4.3.1 Nocebo in Migraine RCTs
Reuter and colleagues [47] first investigated nocebo in randomized placebo-controlled trials (RCTs) and found that up to one third of migraineurs treated with placebo experience AEs. In trials for symptomatic migraine treatment that tested the therapeutic efficacy of triptans, 21.9 % of control patients reported at least one AE although treated with placebo. Symptoms were grouped into three categories: migraine-related (symptoms such as nausea, photophobia, and phonophobia), drug-related (symptoms typical of the experimental compound such as chest pressure in response to triptans), and nonspecific or coincidental (symptoms such as sleep disturbance). Thus, symptoms in the placebo group were related to the drug under study and to the symptomatology of migraine, whereas some others had no obvious relation to the condition or treatment [47]. In another review aimed at estimating the placebo response in migraineurs treated with oral triptans, it was found that 23.40–14.05 % of participants treated with placebo reported AEs. Fascinatingly, studies performed in North America showed a higher nocebo frequency than those conducted in Europe [12]. Amanzion and colleagues [37] published an extensive systematic review of nocebo in clinical trials for migraine. This was the first attempt to intensely investigate migraine-related nocebo effects. They investigated the AEs after placebo in RCTs testing NSAIDs, triptans, or anticonvulsants. Their major finding was that nocebo AEs mirrored the AEs expected of the active medication studied precisely. For example, anorexia and memory difficulties, which are typical AEs of anticonvulsants, were present only in the placebo arm of these trials. In other words, nocebo in migraine trials arose from patients’ distrust [37]. However, this important meta-analysis aimed to investigate mechanisms of nocebo in particular, rather than to investigate the magnitude of nocebo in RCTs for migraine. Migraine most likely was used as a vehicle pain condition in this study. For instance, the investigators searched RCTs for migraine trials, both symptomatic and preventive, only if specific anti-migraine agents were tested. Undoubtedly, the results of this meta-analysis confirmed their findings derived from experimental human studies that expectations modulate both nocebo and placebo (the expectation theory of placebo and nocebo) [37].

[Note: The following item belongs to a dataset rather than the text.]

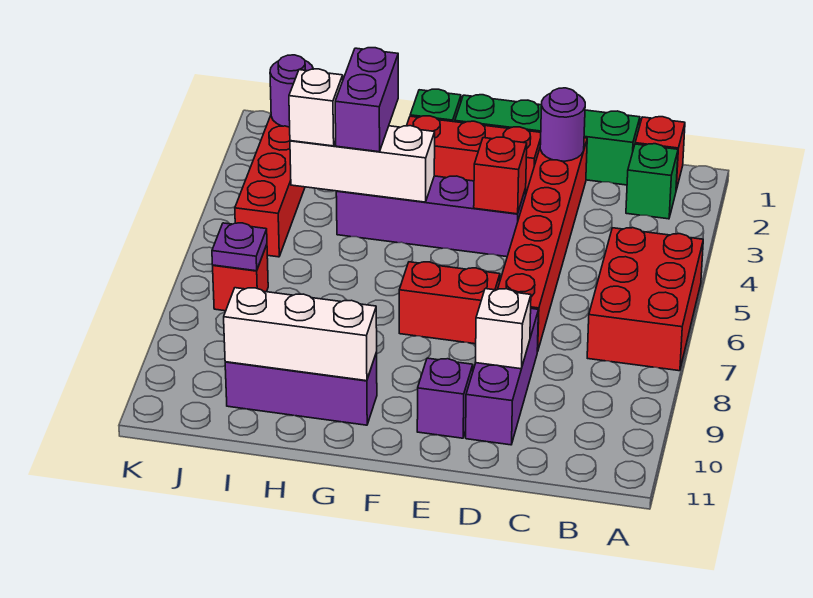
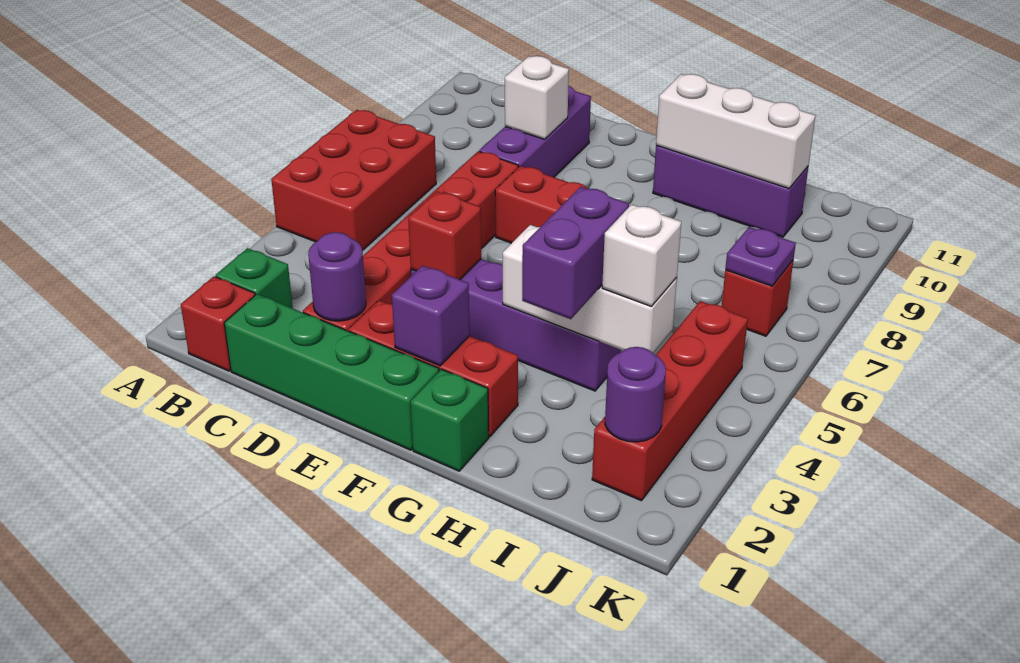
purple brick E10 level 1 -> purple brick F2 level 2

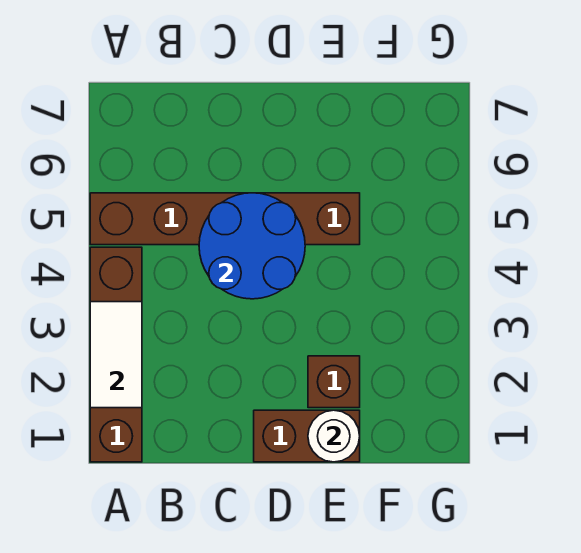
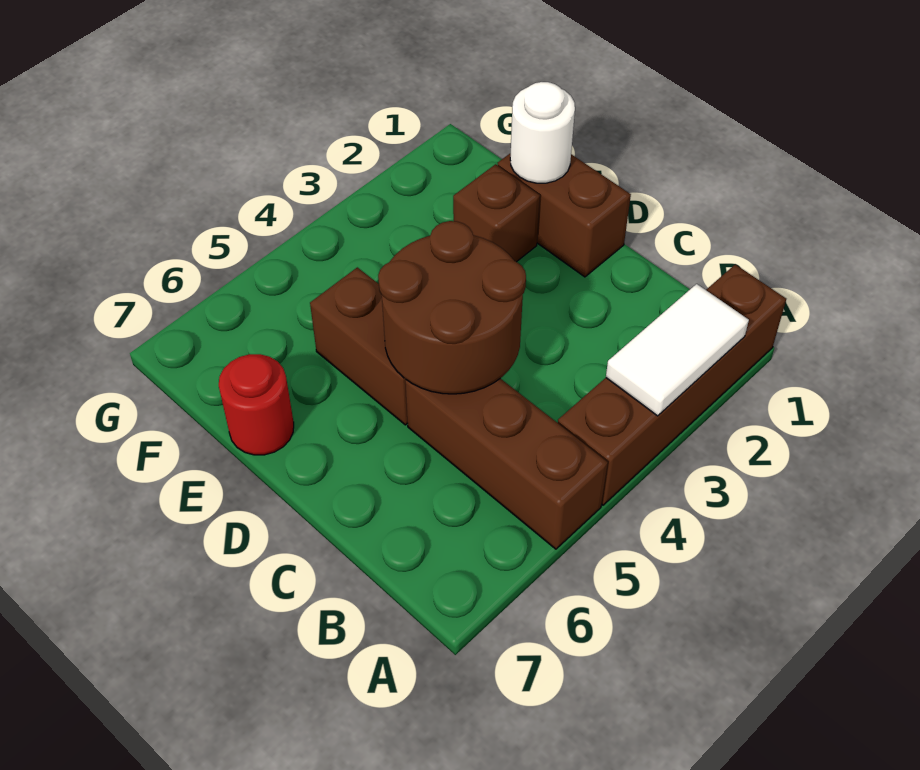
blue round brick C4:D5 level 2 -> brown round brick C4:D5 level 2
none -> red round brick E7 level 1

In another more recent meta-analysis of RCTs for all primary headache disorders, 56 RCTs published in the last decade were analyzed to estimate the frequency of patients treated with placebo who experience any AE (nocebo AE ratio) or discontinued treatment due to AE (nocebo dropout ratio) [36]. In this meta-analysis, all RCTs using any compound, either for acute or for chronic treatment, were included. The aim was to estimate the magnitude of nocebo in headaches in the most clinically relevant manner for both the clinicians and trial designers. In symptomatic treatments (STs) nocebo dropout ratio was limited (0.33 %), but in chronic preventive treatments was increased up to 5 %, showing that 1 out of 20 patients treated for migraine prophylaxis discontinues treatment due to nocebo AEs. Practitioners should be aware of this fundamental nocebo effect, trial designers as well [48].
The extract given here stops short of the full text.